*Extracted page text data*:
━━━━━━━━━━━━━━━━━━━━

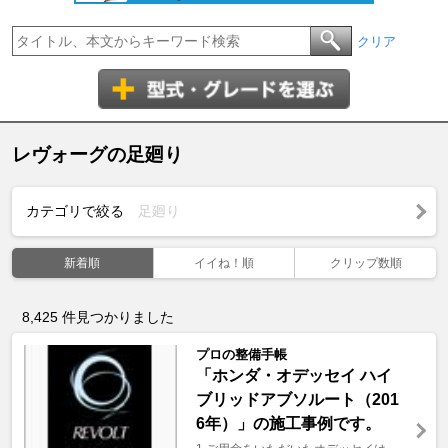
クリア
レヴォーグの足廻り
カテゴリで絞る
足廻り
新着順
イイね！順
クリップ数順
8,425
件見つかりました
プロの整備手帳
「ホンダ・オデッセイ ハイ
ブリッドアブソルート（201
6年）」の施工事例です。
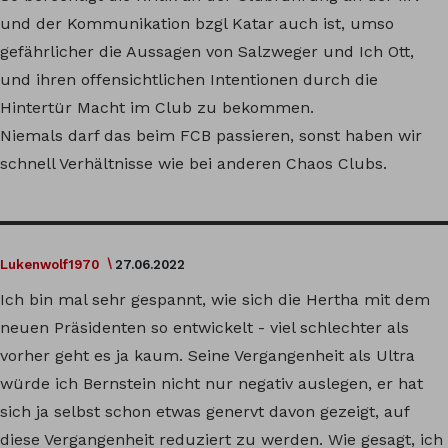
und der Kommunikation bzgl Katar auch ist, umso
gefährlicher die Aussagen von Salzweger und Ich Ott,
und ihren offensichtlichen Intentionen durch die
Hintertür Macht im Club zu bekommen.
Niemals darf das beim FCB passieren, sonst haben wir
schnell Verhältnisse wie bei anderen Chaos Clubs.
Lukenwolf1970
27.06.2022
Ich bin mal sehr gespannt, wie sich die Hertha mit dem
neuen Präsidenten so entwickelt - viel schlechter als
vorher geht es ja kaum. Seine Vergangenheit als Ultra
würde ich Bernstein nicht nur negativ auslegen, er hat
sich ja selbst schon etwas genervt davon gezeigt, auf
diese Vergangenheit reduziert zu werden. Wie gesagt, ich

━━━━━━━━━━━━━━━━━━━━

*WORK TASK*:
Update the data by replacing every occurrence of "Vergangenheit" with "Geschichte", changing nothing else, and leave the pictures out of your answer.

*EXERCISE SOLUTION*:
クリア
レヴォーグの足廻り
カテゴリで絞る
足廻り
新着順
イイね！順
クリップ数順
8,425
件見つかりました
プロの整備手帳
「ホンダ・オデッセイ ハイ
ブリッドアブソルート（201
6年）」の施工事例です。
und der Kommunikation bzgl Katar auch ist, umso
gefährlicher die Aussagen von Salzweger und Ich Ott,
und ihren offensichtlichen Intentionen durch die
Hintertür Macht im Club zu bekommen.
Niemals darf das beim FCB passieren, sonst haben wir
schnell Verhältnisse wie bei anderen Chaos Clubs.
Lukenwolf1970
27.06.2022
Ich bin mal sehr gespannt, wie sich die Hertha mit dem
neuen Präsidenten so entwickelt - viel schlechter als
vorher geht es ja kaum. Seine Geschichte als Ultra
würde ich Bernstein nicht nur negativ auslegen, er hat
sich ja selbst schon etwas genervt davon gezeigt, auf
diese Geschichte reduziert zu werden. Wie gesagt, ich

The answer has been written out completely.